=== Begin Enclosure ===
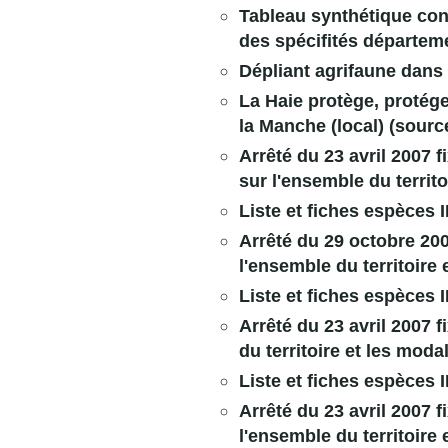
Tableau synthétique conc
des spécifités départeme
Dépliant agrifaune dans 
La Haie protège, protége
la Manche (local)
(sourc
Arrêté du 23 avril 2007 
sur l'ensemble du territo
Liste et fiches espèces
Arrêté du 29 octobre 200
l'ensemble du territoire 
Liste et fiches espèces 
Arrêté du 23 avril 2007 f
du territoire et les moda
Liste et fiches espèces 
Arrêté du 23 avril 2007 
l'ensemble du territoire 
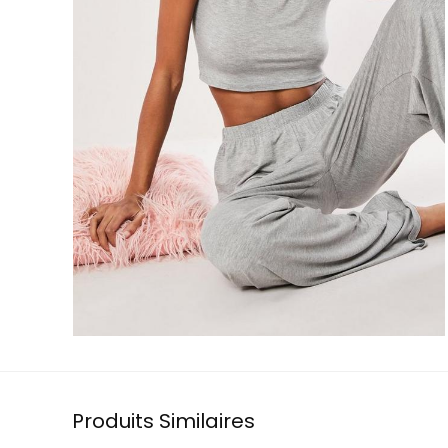
Produits Similaires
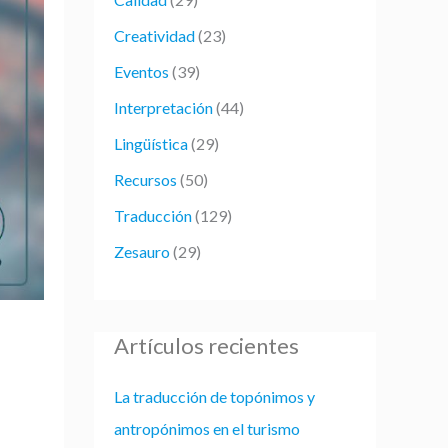
p
Creatividad
(23)
o
r
Eventos
(39)
:
Interpretación
(44)
Lingüística
(29)
Recursos
(50)
Traducción
(129)
Zesauro
(29)
Artículos recientes
La traducción de topónimos y
antropónimos en el turismo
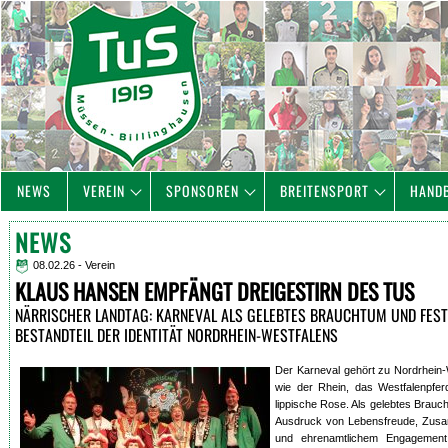
NEWS
VEREIN
SPONSOREN
BREITENSPORT
HAND
NEWS
08.02.26 - Verein
KLAUS HANSEN EMPFÄNGT DREIGESTIRN DES TUS
NÄRRISCHER LANDTAG: KARNEVAL ALS GELEBTES BRAUCHTUM UND FES
BESTANDTEIL DER IDENTITÄT NORDRHEIN-WESTFALENS
Der Karneval gehört zu Nordrhein-
wie der Rhein, das Westfalenpfer
lippische Rose. Als gelebtes Brauch
Ausdruck von Lebensfreude, Zus
und ehrenamtlichem Engagement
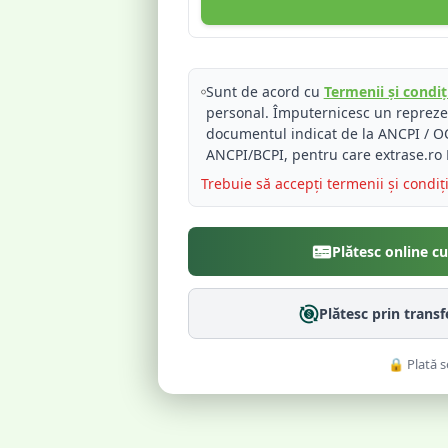
Sunt de acord cu
Termenii și condiți
personal. Împuternicesc un reprez
documentul indicat de la ANCPI / OC
ANCPI/BCPI, pentru care extrase.ro 
Trebuie să accepți termenii și condiț
Plătesc online c
Plătesc prin trans
🔒 Plată s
=== End Enclosure ===
▶ **AIM OF THE TASK**
From the first line to the last, retype the entries above exactly, minus the pictures.

▶ **SOLUTION TO THIS TASK**
Tableau synthétique conc
des spécifités départeme
Dépliant agrifaune dans 
La Haie protège, protége
la Manche (local)
(sourc
Arrêté du 23 avril 2007 
sur l'ensemble du territo
Liste et fiches espèces
Arrêté du 29 octobre 200
l'ensemble du territoire 
Liste et fiches espèces 
Arrêté du 23 avril 2007 f
du territoire et les moda
Liste et fiches espèces 
Arrêté du 23 avril 2007 
l'ensemble du territoire 
Produits Similaires
p
Creatividad
(23)
o
r
Eventos
(39)
:
Interpretación
(44)
Lingüística
(29)
Recursos
(50)
Traducción
(129)
Zesauro
(29)
Artículos recientes
La traducción de topónimos y
antropónimos en el turismo
NEWS
VEREIN
SPONSOREN
BREITENSPORT
HAND
NEWS
08.02.26 - Verein
KLAUS HANSEN EMPFÄNGT DREIGESTIRN DES TUS
NÄRRISCHER LANDTAG: KARNEVAL ALS GELEBTES BRAUCHTUM UND FES
BESTANDTEIL DER IDENTITÄT NORDRHEIN-WESTFALENS
Der Karneval gehört zu Nordrhein-
wie der Rhein, das Westfalenpfer
lippische Rose. Als gelebtes Brauch
Ausdruck von Lebensfreude, Zus
und ehrenamtlichem Engagement
Sunt de acord cu
Termenii și condiți
personal. Împuternicesc un reprez
documentul indicat de la ANCPI / OC
ANCPI/BCPI, pentru care extrase.ro 
Trebuie să accepți termenii și condiț
Plătesc online c
Plătesc prin trans
🔒 Plată s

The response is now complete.